● **Work to complete**: Edit the data by replacing "inpublish" with "webpublish" wherever it occurs, and keep all other text the same. Leave the pictures out of your answer.

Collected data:
=== Section Start ===

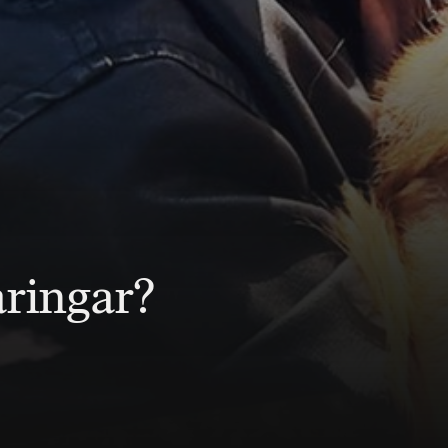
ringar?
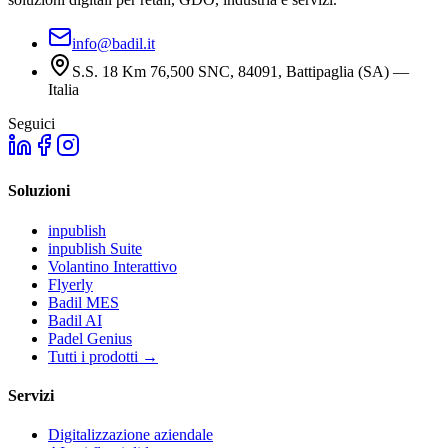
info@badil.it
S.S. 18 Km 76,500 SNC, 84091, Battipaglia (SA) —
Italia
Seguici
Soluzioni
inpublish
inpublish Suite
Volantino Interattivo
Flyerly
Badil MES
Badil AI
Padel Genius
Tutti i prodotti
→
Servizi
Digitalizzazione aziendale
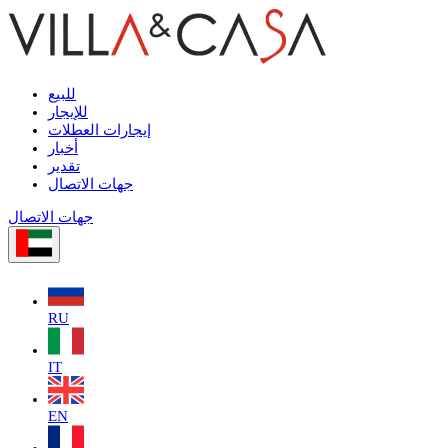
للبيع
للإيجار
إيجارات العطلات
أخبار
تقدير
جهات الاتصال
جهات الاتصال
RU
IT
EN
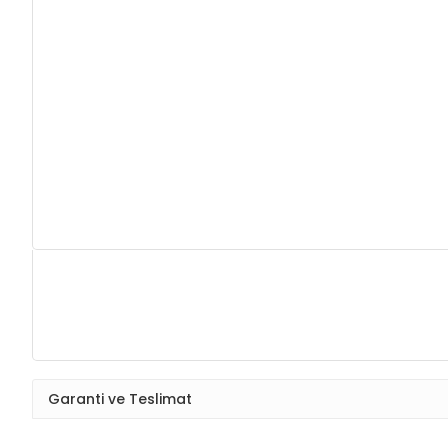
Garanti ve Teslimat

=== Section End ===

● **Result**:
ringar?
info@badil.it
S.S. 18 Km 76,500 SNC, 84091, Battipaglia (SA) —
Italia
Seguici
Soluzioni
webpublish
webpublish Suite
Volantino Interattivo
Flyerly
Badil MES
Badil AI
Padel Genius
Tutti i prodotti
→
Servizi
Digitalizzazione aziendale
للبيع
للإيجار
إيجارات العطلات
أخبار
تقدير
جهات الاتصال
جهات الاتصال
RU
IT
EN
Garanti ve Teslimat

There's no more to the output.